İlaç Yolsuzluğu Anlatımı Kayıt Altında
Malatya'da, on kişinin tutuklanması ve on altı kişinin de tutuksuz yargılanmak üzere serbest bırakıldığı sahte reçete operasyonunda gelişme yaşandı.
Operasyondan iki yıl önce Malatya Eczacılar Odası Başkanı Bülent Köse'nin bürosuna gelen şüpheli iki ilaç mümessilinin sahte reçeteler ile ilgili anlatımlarını görüntülü ve sesli olarak kayıt altına alıp SGK İl Müdürlüğü ile Ankara'daki SGK Başeczacı'ya ihbar olarak gönderdiği ortaya çıktı.

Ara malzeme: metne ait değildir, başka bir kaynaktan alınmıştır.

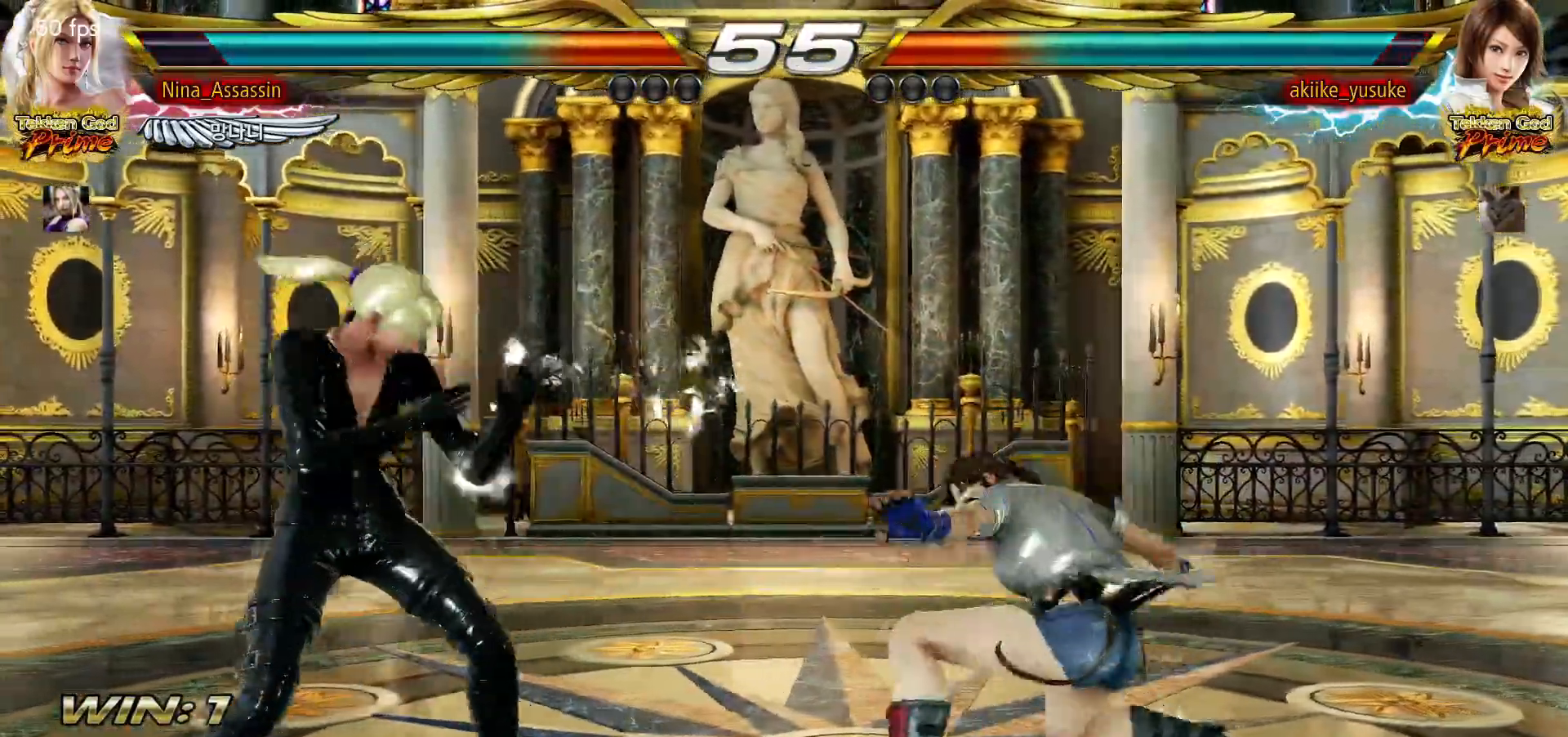
{"dt_ms": 500, "buttons": [], "left_stick": "down-left", "events": [[50, "left_stick", "center"], [100, "left_stick", "left"], [467, "left_stick", "down-left"]]}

Alınan bilgilere göre, operasyon kapsamında gözaltına alınıp tutuksuz yargılanmak üzere serbest bırakılan Malatya Eczacılar Odası Başkanı Bülent Köse'nin Ağustos 2009'da eczanesinden başka bir eczanede sigortalı olarak çalışan kalfa ile aynı eczacının teyzesi adına psikolojik hasta ilacı alınması üzerine eczanesindeki bürosuna gelen iki ilaç mümessilinin, sahte raporlarla düzenlenen reçetelerle yapılan usulsüzlüğü kabul ettikleri ve nasıl yaptıklarını anlatımları görüntülü ve sesli olarak kayıt altına
aldığı ortaya çıktı.
Köse, sahte olarak düzenlenen raporla yazdırılan reçetelerin eczanelere sokulduğunu 200 dakikalık görüntü ve ses kaydını Sosyal Güvenlik Kurumu'na teslim ettiğini Cumhuriyet Savcısının sorgusu sırasında anlattı.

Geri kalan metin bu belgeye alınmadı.